FT Alphaville discusses a chart from Jeff Gundlach’s presentation the other day which showed that stocks have never risen 7 years in a row:
The obvious conclusion is that this is extremely bearish for US stocks because this would be the seventh year of rising stocks and that just doesn’t happen, ever. But how useful is this really? Not very.
This is a form of the Monte Carlo fallacy or the Gambler’s Fallacy. In my book I described this as follows:
“We tend to think that a random event is more or less likely to occur following a series of similar events. I had a college friend who swore that he had figured out how to win at roulette. Falling for the Gambler’s Fallacy, he claimed that we just needed to wait for a series of same spins to occur and then we would bet against that outcome because the odds would then favor us. What he was missing was that each spin in roulette is a unique environment with exactly the same odds and no connection to the last one spin or the last one million spins. We didn’t use his strategy, thankfully. Markets and money aren’t perfectly analogous, but each business cycle and market cycle is going to have a unique flavor. The past may rhyme, but it doesn’t necessarily repeat. John Templeton once said that the four most dangerous words in markets are “it’s different this time”. I disagree; each cycle is always different because each cycle has a unique environment, catalysts, participants and variables driving it.”

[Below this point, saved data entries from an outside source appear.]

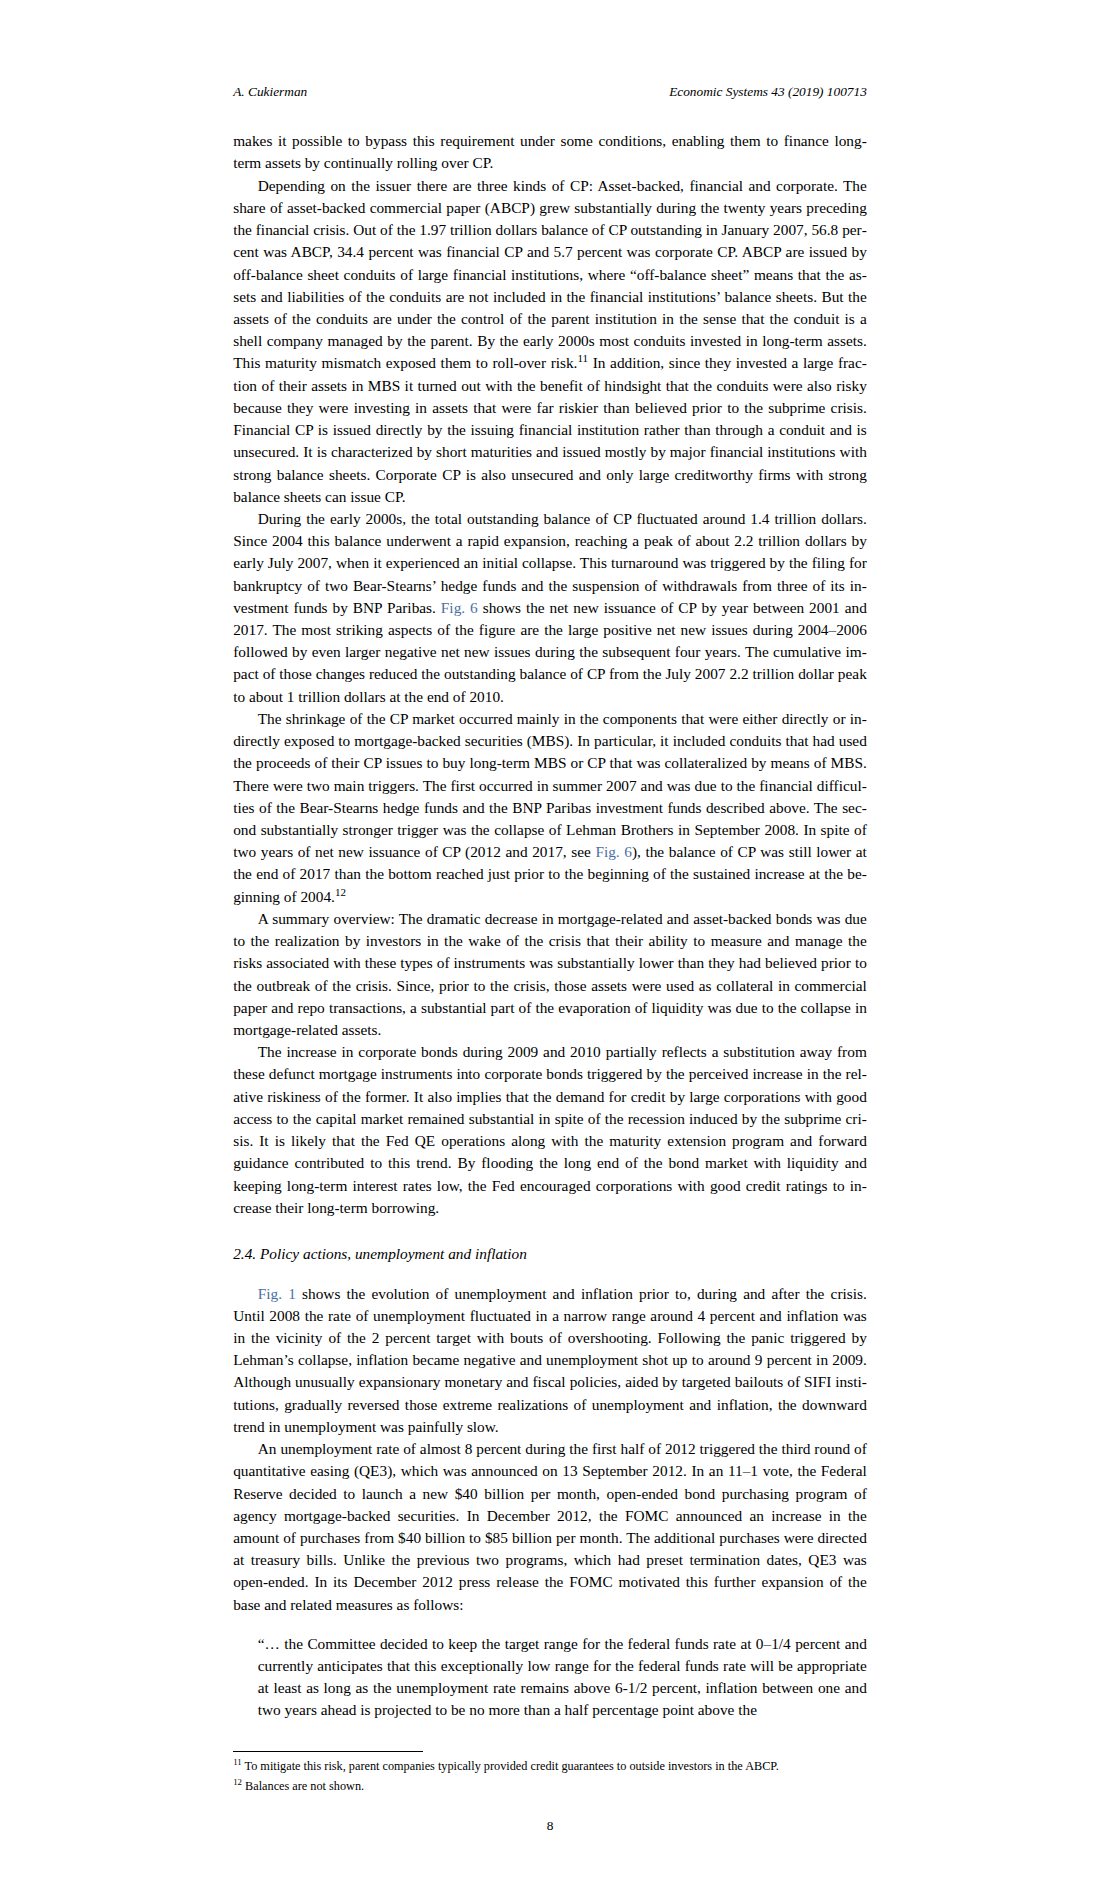A. Cukierman
Economic Systems 43 (2019) 100713
makes it possible to bypass this requirement under some conditions, enabling them to finance long-term assets by continually rolling over CP.
Depending on the issuer there are three kinds of CP: Asset-backed, financial and corporate. The share of asset-backed commercial paper (ABCP) grew substantially during the twenty years preceding the financial crisis. Out of the 1.97 trillion dollars balance of CP outstanding in January 2007, 56.8 percent was ABCP, 34.4 percent was financial CP and 5.7 percent was corporate CP. ABCP are issued by off-balance sheet conduits of large financial institutions, where “off-balance sheet” means that the assets and liabilities of the conduits are not included in the financial institutions’ balance sheets. But the assets of the conduits are under the control of the parent institution in the sense that the conduit is a shell company managed by the parent. By the early 2000s most conduits invested in long-term assets. This maturity mismatch exposed them to roll-over risk.11 In addition, since they invested a large fraction of their assets in MBS it turned out with the benefit of hindsight that the conduits were also risky because they were investing in assets that were far riskier than believed prior to the subprime crisis. Financial CP is issued directly by the issuing financial institution rather than through a conduit and is unsecured. It is characterized by short maturities and issued mostly by major financial institutions with strong balance sheets. Corporate CP is also unsecured and only large creditworthy firms with strong balance sheets can issue CP.
During the early 2000s, the total outstanding balance of CP fluctuated around 1.4 trillion dollars. Since 2004 this balance underwent a rapid expansion, reaching a peak of about 2.2 trillion dollars by early July 2007, when it experienced an initial collapse. This turnaround was triggered by the filing for bankruptcy of two Bear-Stearns’ hedge funds and the suspension of withdrawals from three of its investment funds by BNP Paribas. Fig. 6 shows the net new issuance of CP by year between 2001 and 2017. The most striking aspects of the figure are the large positive net new issues during 2004–2006 followed by even larger negative net new issues during the subsequent four years. The cumulative impact of those changes reduced the outstanding balance of CP from the July 2007 2.2 trillion dollar peak to about 1 trillion dollars at the end of 2010.
The shrinkage of the CP market occurred mainly in the components that were either directly or indirectly exposed to mortgage-backed securities (MBS). In particular, it included conduits that had used the proceeds of their CP issues to buy long-term MBS or CP that was collateralized by means of MBS. There were two main triggers. The first occurred in summer 2007 and was due to the financial difficulties of the Bear-Stearns hedge funds and the BNP Paribas investment funds described above. The second substantially stronger trigger was the collapse of Lehman Brothers in September 2008. In spite of two years of net new issuance of CP (2012 and 2017, see Fig. 6), the balance of CP was still lower at the end of 2017 than the bottom reached just prior to the beginning of the sustained increase at the beginning of 2004.12
A summary overview: The dramatic decrease in mortgage-related and asset-backed bonds was due to the realization by investors in the wake of the crisis that their ability to measure and manage the risks associated with these types of instruments was substantially lower than they had believed prior to the outbreak of the crisis. Since, prior to the crisis, those assets were used as collateral in commercial paper and repo transactions, a substantial part of the evaporation of liquidity was due to the collapse in mortgage-related assets.
The increase in corporate bonds during 2009 and 2010 partially reflects a substitution away from these defunct mortgage instruments into corporate bonds triggered by the perceived increase in the relative riskiness of the former. It also implies that the demand for credit by large corporations with good access to the capital market remained substantial in spite of the recession induced by the subprime crisis. It is likely that the Fed QE operations along with the maturity extension program and forward guidance contributed to this trend. By flooding the long end of the bond market with liquidity and keeping long-term interest rates low, the Fed encouraged corporations with good credit ratings to increase their long-term borrowing.
2.4. Policy actions, unemployment and inflation
Fig. 1 shows the evolution of unemployment and inflation prior to, during and after the crisis. Until 2008 the rate of unemployment fluctuated in a narrow range around 4 percent and inflation was in the vicinity of the 2 percent target with bouts of overshooting. Following the panic triggered by Lehman’s collapse, inflation became negative and unemployment shot up to around 9 percent in 2009. Although unusually expansionary monetary and fiscal policies, aided by targeted bailouts of SIFI institutions, gradually reversed those extreme realizations of unemployment and inflation, the downward trend in unemployment was painfully slow.
An unemployment rate of almost 8 percent during the first half of 2012 triggered the third round of quantitative easing (QE3), which was announced on 13 September 2012. In an 11–1 vote, the Federal Reserve decided to launch a new $40 billion per month, open-ended bond purchasing program of agency mortgage-backed securities. In December 2012, the FOMC announced an increase in the amount of purchases from $40 billion to $85 billion per month. The additional purchases were directed at treasury bills. Unlike the previous two programs, which had preset termination dates, QE3 was open-ended. In its December 2012 press release the FOMC motivated this further expansion of the base and related measures as follows:
“… the Committee decided to keep the target range for the federal funds rate at 0–1/4 percent and currently anticipates that this exceptionally low range for the federal funds rate will be appropriate at least as long as the unemployment rate remains above 6-1/2 percent, inflation between one and two years ahead is projected to be no more than a half percentage point above the
11 To mitigate this risk, parent companies typically provided credit guarantees to outside investors in the ABCP.
12 Balances are not shown.
8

Relying purely on the past to guide your future decisions is usually a disastrous decision in the markets. This doesn’t mean there’s no connection between past market events and future market events. But I think it’s very useful to view the markets as unique environments and to try to gauge a particular environment’s drivers as opposed to simply extrapolating the past into the future and assuming that the future will look like the past.
* An earlier version of this post said the 2011 return of the S&P 500 was negative. The price return was negative, total return was positive. Stupid me.